Information provided: Begin
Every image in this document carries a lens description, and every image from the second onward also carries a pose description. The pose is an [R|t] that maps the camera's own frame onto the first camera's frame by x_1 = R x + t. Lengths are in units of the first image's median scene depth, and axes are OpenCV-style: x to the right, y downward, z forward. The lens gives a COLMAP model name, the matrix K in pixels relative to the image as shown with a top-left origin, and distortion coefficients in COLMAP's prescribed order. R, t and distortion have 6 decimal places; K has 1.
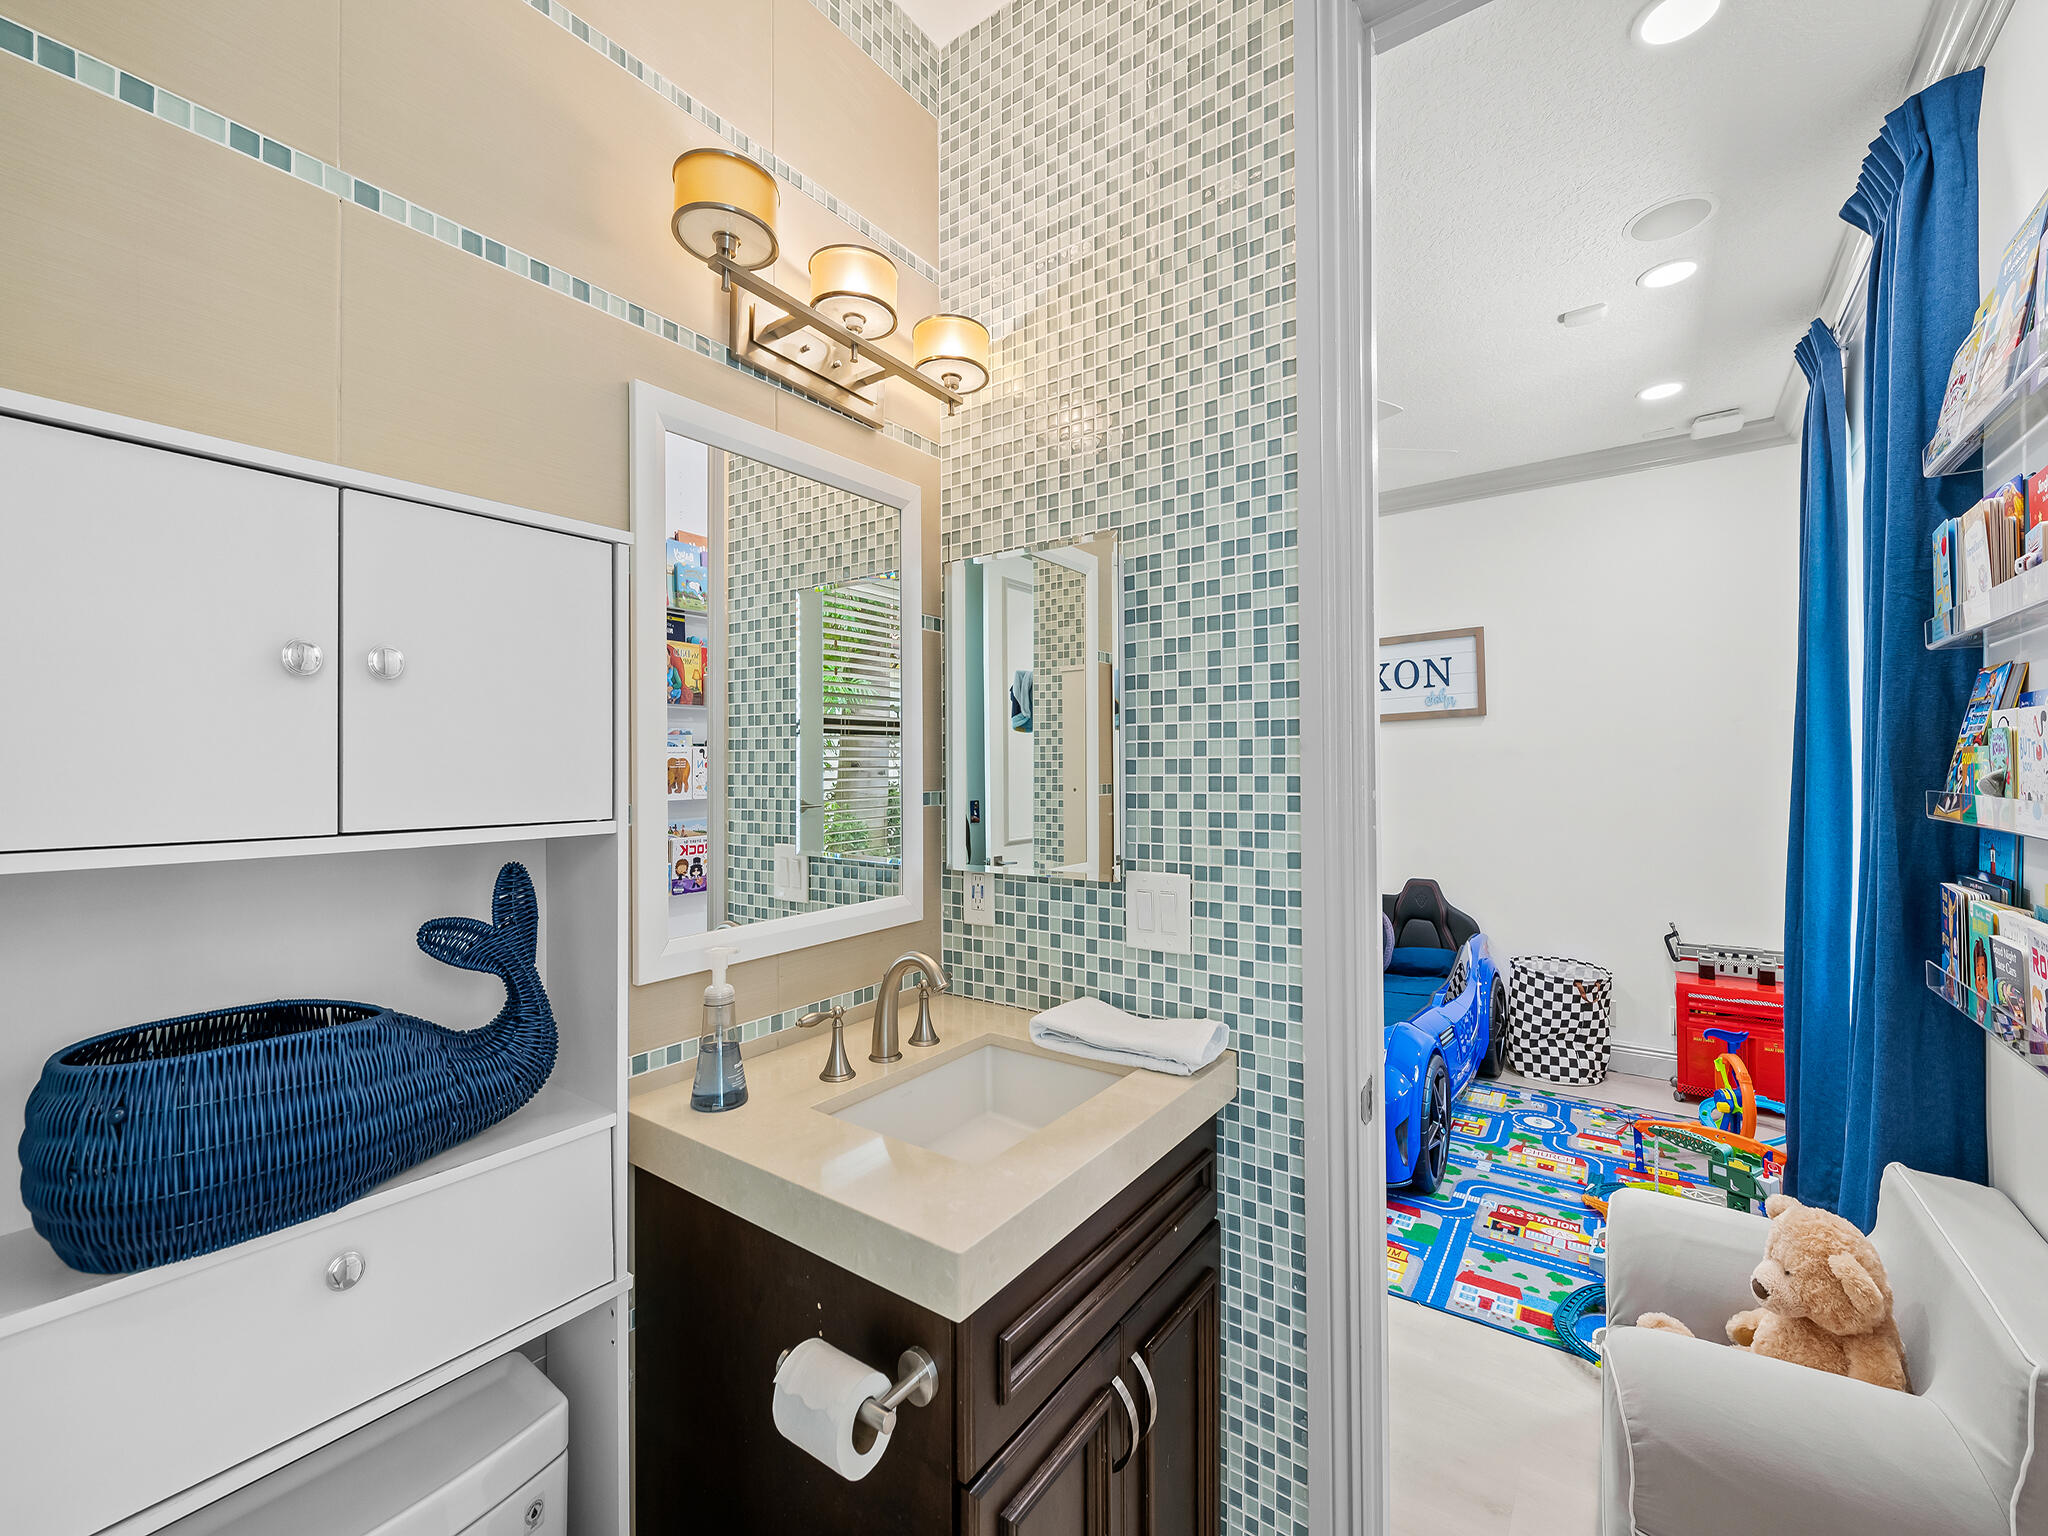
lens RADIAL K [[862.1, 0, 1023.1], [0, 862.1, 771.0], [0, 0, 1]] dist [0.001202, -0.003508]
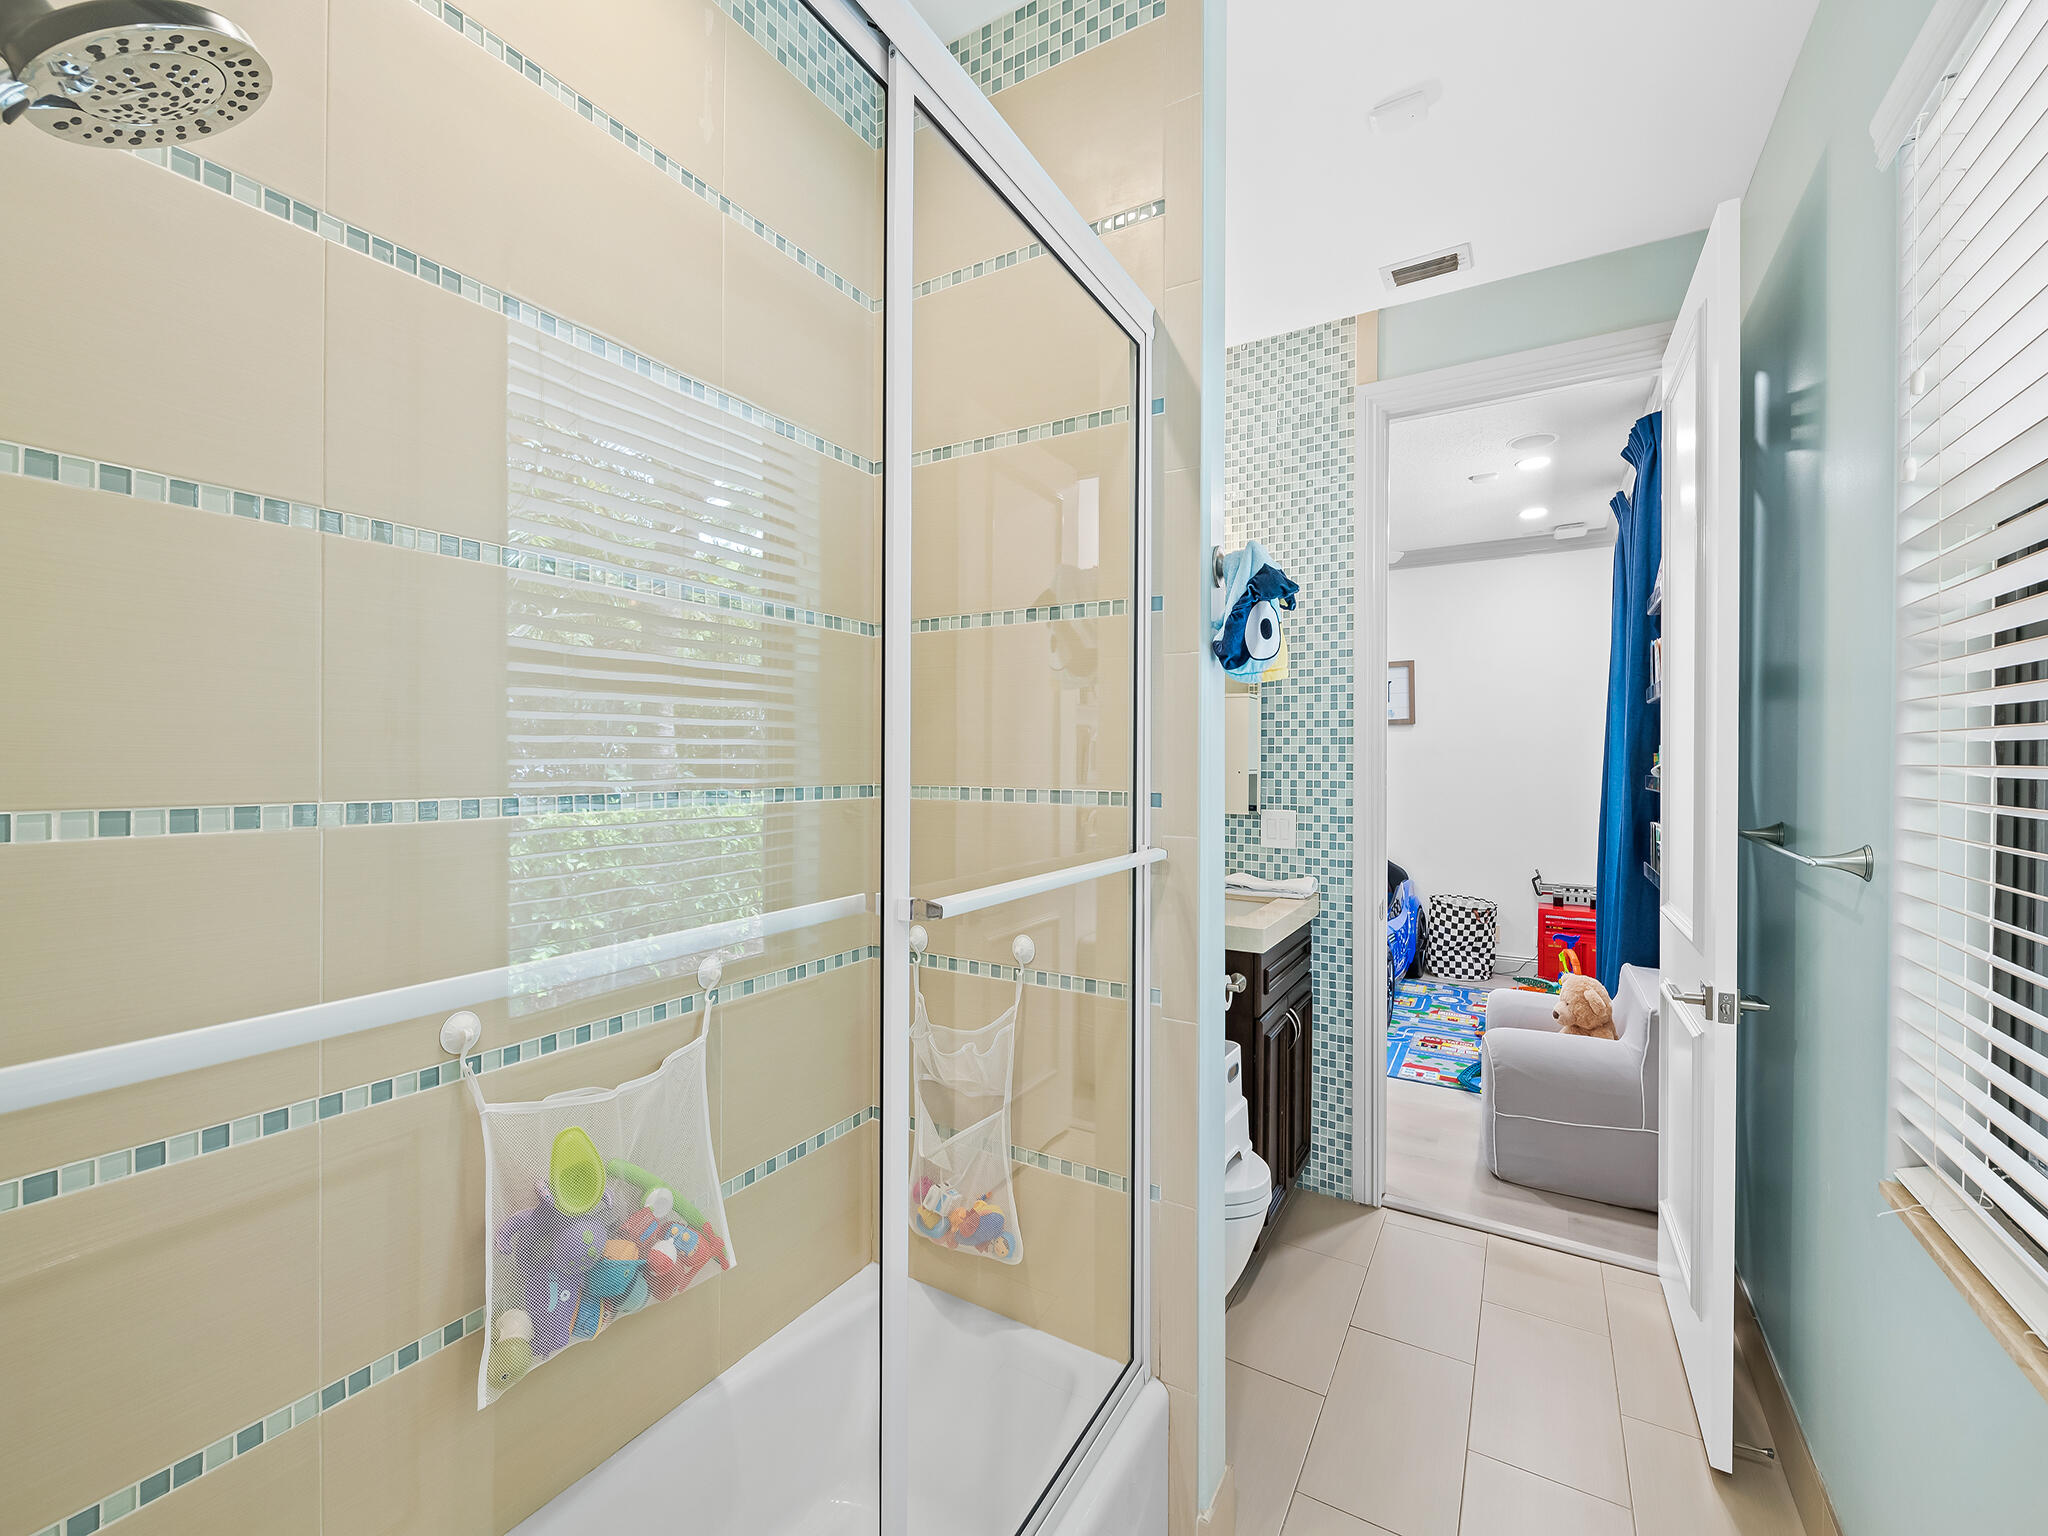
lens RADIAL K [[862.1, 0, 1022.0], [0, 862.1, 764.5], [0, 0, 1]] dist [0.001202, -0.003508]
pose [[0.996379, 0.012205, 0.084140, -0.616700], [-0.012646, 0.999909, 0.004712, 0.007950], [-0.084075, -0.005759, 0.996443, -0.975807]]
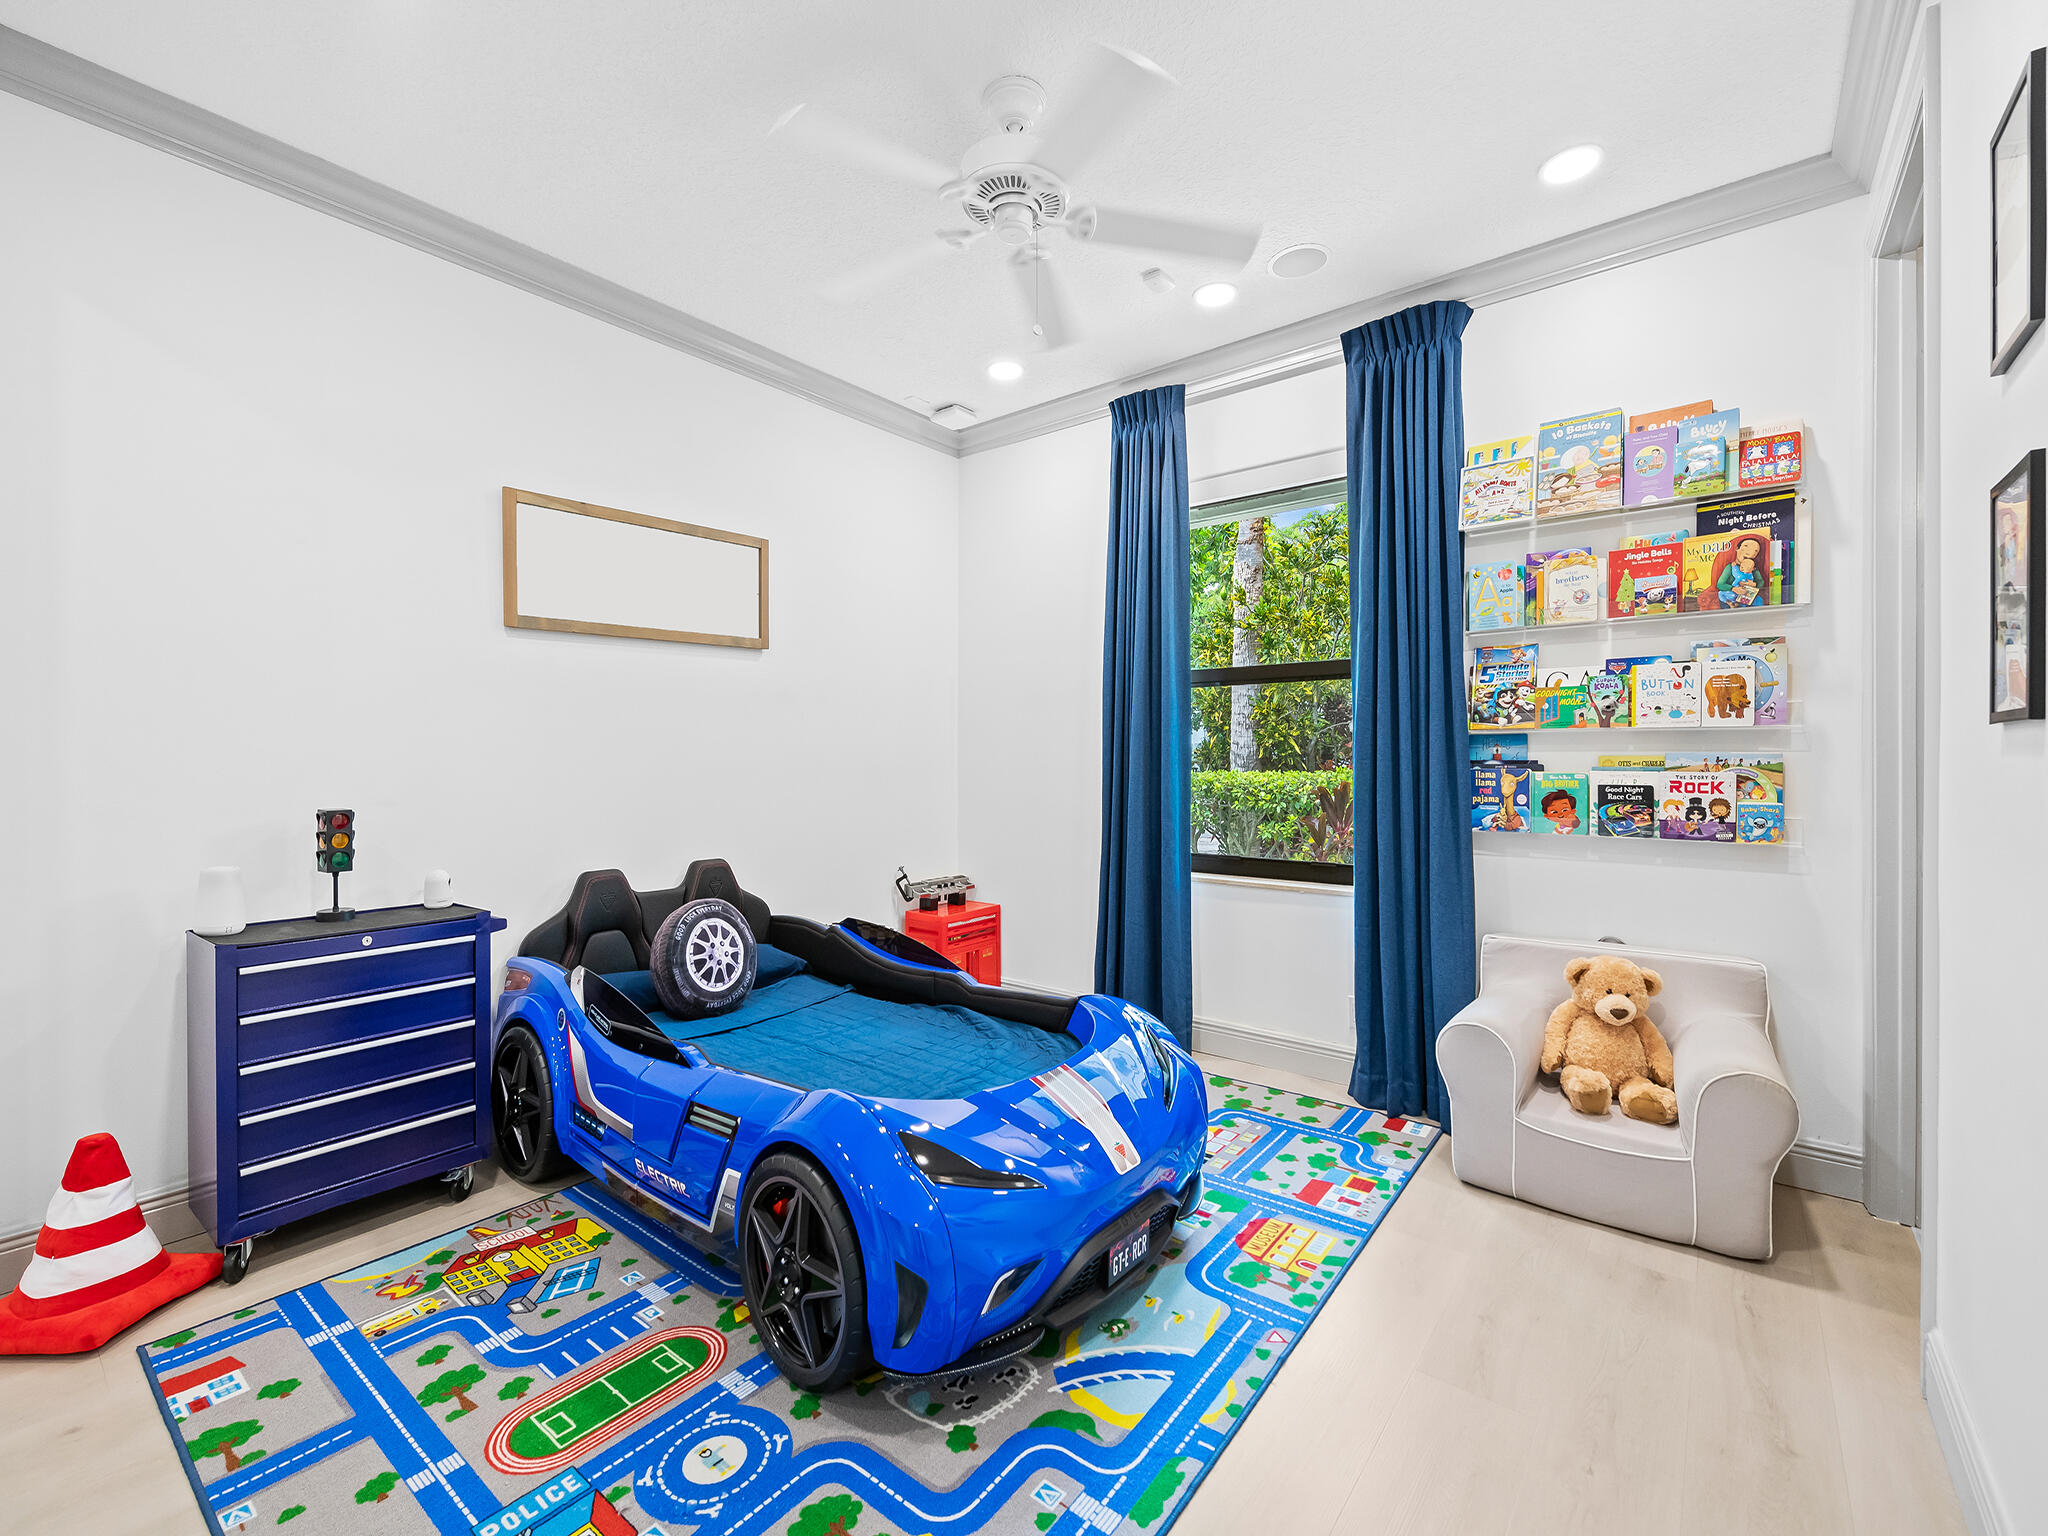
lens RADIAL K [[886.1, 0, 1022.2], [0, 886.1, 759.2], [0, 0, 1]] dist [0.001793, -0.002797]
pose [[0.039488, 0.003123, 0.999215, -0.852461], [0.003841, 0.999987, -0.003277, 0.128106], [-0.999213, 0.003968, 0.039475, 2.080645]]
Information provided: End
• **Work instructions**
List every line of the listing that contains the word "lens".

• **Written response**
Every image in this document carries a lens description, and every image from the second onward also carries a pose description. The pose is an [R|t] that maps the camera's own frame onto the first camera's frame by x_1 = R x + t. Lengths are in units of the first image's median scene depth, and axes are OpenCV-style: x to the right, y downward, z forward. The lens gives a COLMAP model name, the matrix K in pixels relative to the image as shown with a top-left origin, and distortion coefficients in COLMAP's prescribed order. R, t and distortion have 6 decimal places; K has 1.
lens RADIAL K [[862.1, 0, 1023.1], [0, 862.1, 771.0], [0, 0, 1]] dist [0.001202, -0.003508]
lens RADIAL K [[862.1, 0, 1022.0], [0, 862.1, 764.5], [0, 0, 1]] dist [0.001202, -0.003508]
lens RADIAL K [[886.1, 0, 1022.2], [0, 886.1, 759.2], [0, 0, 1]] dist [0.001793, -0.002797]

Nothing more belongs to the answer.